The blue Lilac tree is about fifteen feet tall. It is part of our lower hillside neighbor's hedge of lilac trees (or large shrubs). His property is at the foot of a sheer stone wall behind our property edge. Our garage appears as though "sunken" from atop our property, so it serves as our ground-level "deck," fenced on the side of the sheer drop. From the lower-street point of view, the garage wall extends the high stone wall out to the street edge. And the giant hedge of mixed purple, white, & blue lilacs appears from our perspective on the fenced roof-deck to be a short hedge. From our garage rooftop deck, the lilacs appear to be only head-tall, & we can press our noses to their uppermost flowers.

What a wonderful perfume & flowery beauty it is in April & May. It is almost as though our neighbor planted these for our benefit, though of course his personal goal was to disguise the grey wall of the garage.

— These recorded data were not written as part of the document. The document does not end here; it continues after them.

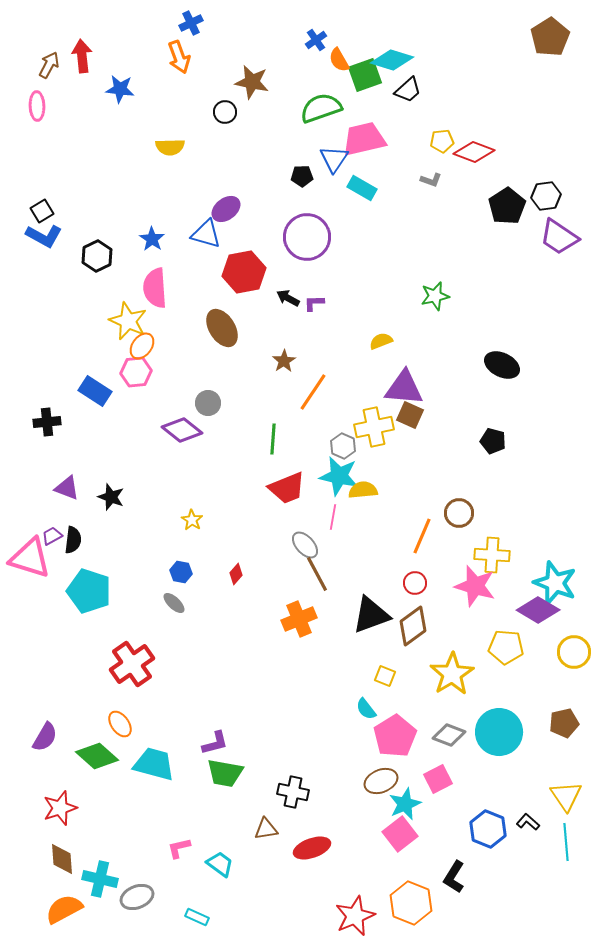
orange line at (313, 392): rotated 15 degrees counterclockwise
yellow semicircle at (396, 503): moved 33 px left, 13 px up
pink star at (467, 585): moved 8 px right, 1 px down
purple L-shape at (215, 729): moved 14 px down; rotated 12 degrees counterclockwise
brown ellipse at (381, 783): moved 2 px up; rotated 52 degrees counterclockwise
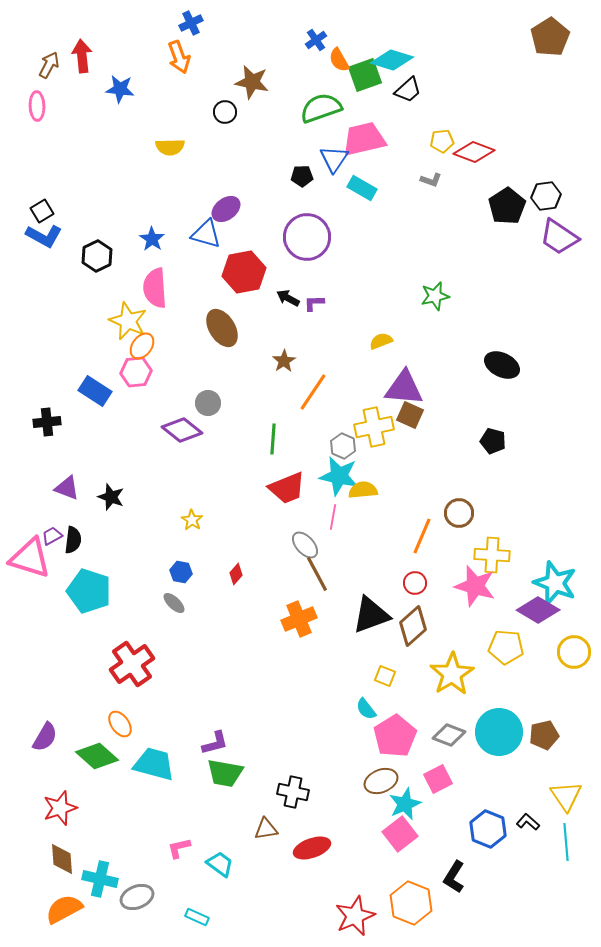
brown diamond at (413, 626): rotated 6 degrees counterclockwise
brown pentagon at (564, 723): moved 20 px left, 12 px down
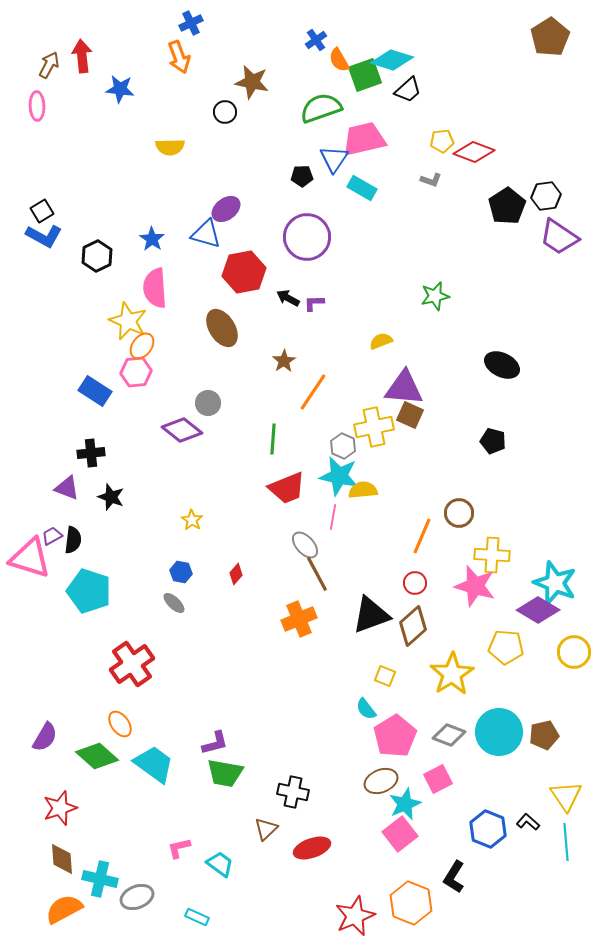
black cross at (47, 422): moved 44 px right, 31 px down
cyan trapezoid at (154, 764): rotated 21 degrees clockwise
brown triangle at (266, 829): rotated 35 degrees counterclockwise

The color of our own Dark Purple Lilac is closer to the color of lilac blooms in their original wild settings in mountains of southwestern Europe. But these pale blues are just about the oldest of all cultivated colors, having been hybridized in France & popularized throughout Europe & North America by the 1880s.

The first settlers in what became New England brought older, wilder forms of the shrub with them to America. Even though it was purely ornamental in a time when the basics of survival had precedence, lilacs have nevertheless been in North America for just about as long as there have been European immigrants to the continent. It was one of the few familiar ornamentals that thrived in the harshest New England winters, & there is an element to the human psyche that requires something besides the practical.

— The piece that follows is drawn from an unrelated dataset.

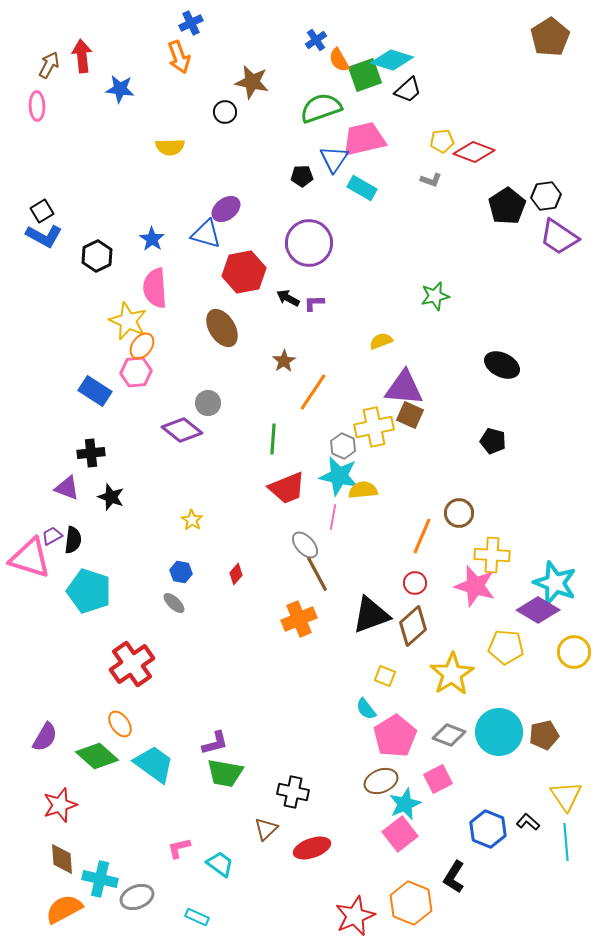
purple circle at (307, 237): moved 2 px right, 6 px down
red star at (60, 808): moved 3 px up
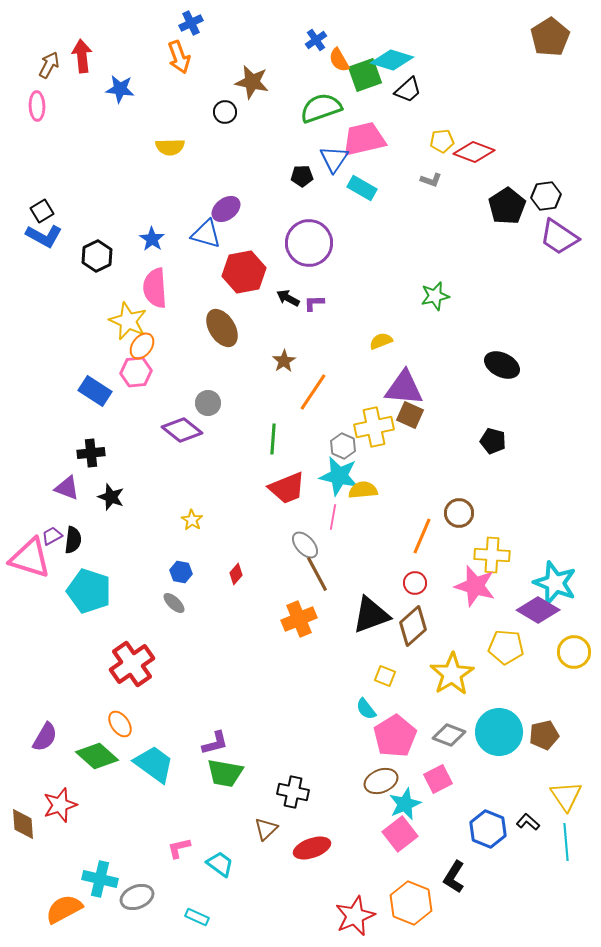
brown diamond at (62, 859): moved 39 px left, 35 px up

It is today the state flower of New Hampshire, called "the flower of the home," & no Vermont or New Hampshire town or city is without them. New England archeology relies on old stands of lilacs descended from pioneer plantings, as evidence of old settlements & lost graveyards.

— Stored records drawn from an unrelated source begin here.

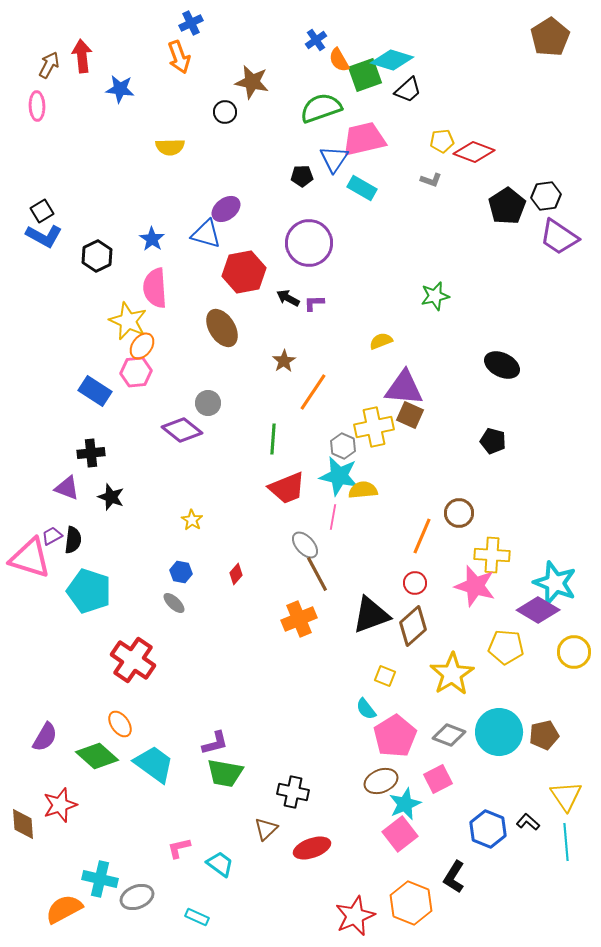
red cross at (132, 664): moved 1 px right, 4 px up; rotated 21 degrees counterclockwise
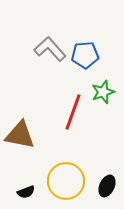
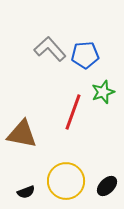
brown triangle: moved 2 px right, 1 px up
black ellipse: rotated 20 degrees clockwise
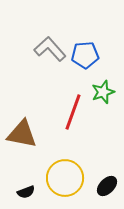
yellow circle: moved 1 px left, 3 px up
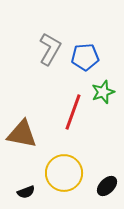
gray L-shape: rotated 72 degrees clockwise
blue pentagon: moved 2 px down
yellow circle: moved 1 px left, 5 px up
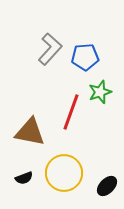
gray L-shape: rotated 12 degrees clockwise
green star: moved 3 px left
red line: moved 2 px left
brown triangle: moved 8 px right, 2 px up
black semicircle: moved 2 px left, 14 px up
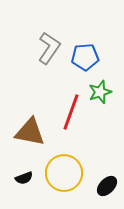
gray L-shape: moved 1 px left, 1 px up; rotated 8 degrees counterclockwise
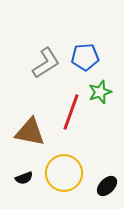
gray L-shape: moved 3 px left, 15 px down; rotated 24 degrees clockwise
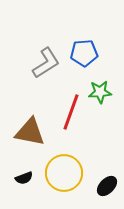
blue pentagon: moved 1 px left, 4 px up
green star: rotated 15 degrees clockwise
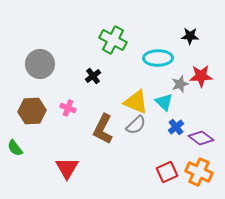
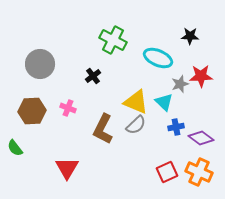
cyan ellipse: rotated 24 degrees clockwise
blue cross: rotated 28 degrees clockwise
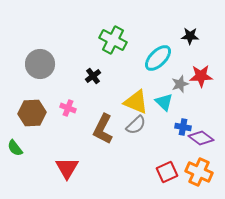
cyan ellipse: rotated 68 degrees counterclockwise
brown hexagon: moved 2 px down
blue cross: moved 7 px right; rotated 21 degrees clockwise
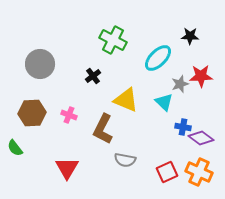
yellow triangle: moved 10 px left, 2 px up
pink cross: moved 1 px right, 7 px down
gray semicircle: moved 11 px left, 35 px down; rotated 55 degrees clockwise
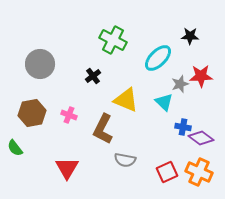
brown hexagon: rotated 8 degrees counterclockwise
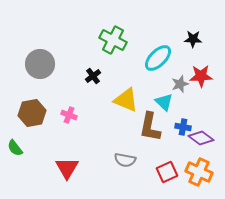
black star: moved 3 px right, 3 px down
brown L-shape: moved 47 px right, 2 px up; rotated 16 degrees counterclockwise
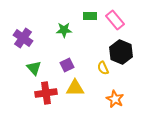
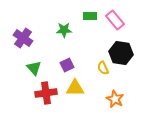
black hexagon: moved 1 px down; rotated 15 degrees counterclockwise
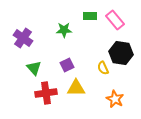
yellow triangle: moved 1 px right
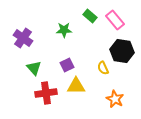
green rectangle: rotated 40 degrees clockwise
black hexagon: moved 1 px right, 2 px up
yellow triangle: moved 2 px up
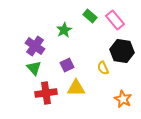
green star: rotated 28 degrees counterclockwise
purple cross: moved 12 px right, 8 px down
yellow triangle: moved 2 px down
orange star: moved 8 px right
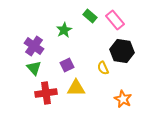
purple cross: moved 1 px left
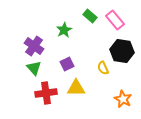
purple square: moved 1 px up
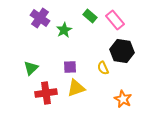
purple cross: moved 6 px right, 28 px up
purple square: moved 3 px right, 3 px down; rotated 24 degrees clockwise
green triangle: moved 3 px left; rotated 28 degrees clockwise
yellow triangle: rotated 18 degrees counterclockwise
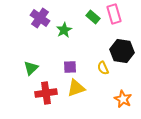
green rectangle: moved 3 px right, 1 px down
pink rectangle: moved 1 px left, 6 px up; rotated 24 degrees clockwise
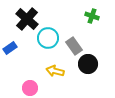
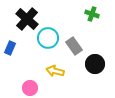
green cross: moved 2 px up
blue rectangle: rotated 32 degrees counterclockwise
black circle: moved 7 px right
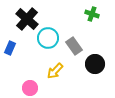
yellow arrow: rotated 60 degrees counterclockwise
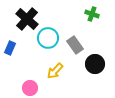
gray rectangle: moved 1 px right, 1 px up
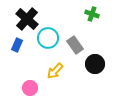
blue rectangle: moved 7 px right, 3 px up
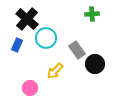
green cross: rotated 24 degrees counterclockwise
cyan circle: moved 2 px left
gray rectangle: moved 2 px right, 5 px down
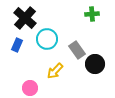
black cross: moved 2 px left, 1 px up
cyan circle: moved 1 px right, 1 px down
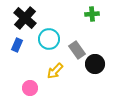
cyan circle: moved 2 px right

Even here in the Pacific Northwest, so recently populated by white immigrants compared to how long Europeans have been in New England, lilacs arrived together with the settlers. For example, the "Red River pioneers" were so-called because in 1841 they came down from the Red River settlement in Canada, & established their community on land that is today Fort Lewis. They marked their cemetery with lilacs, which can be seen to this day flowering in the Old Indian Hill Cemetery. For most of our historic cemeteries it is the same.

There is a sacredness about lilacs that dates at least to medieval Europe, & this is why it became a common shrub or tree for churchyard cemeteries. The use of lilacs in churchyards may have originated in practical considerations, since the overwhelming perfume of the lilacs would mask even the odor of a corpse. But the tradition has never flagged, & the most common flower brought to New England, Midwest, & Northwest gravesites each Memorial Day are still the lilacs.

Wild dark purple lilacs can reach thirty-five feet in height, & sucker to an equal width. The modern cultivated forms only rarely exceed twenty feet, & for the majority of varieties, ten to fifteen feet would be as big as they come. Even so, this old-fashioned pale blue French hybrid shot up to above the garage roof in a very few short years, growing only slightly slower than the even larger pure white lilac next to it.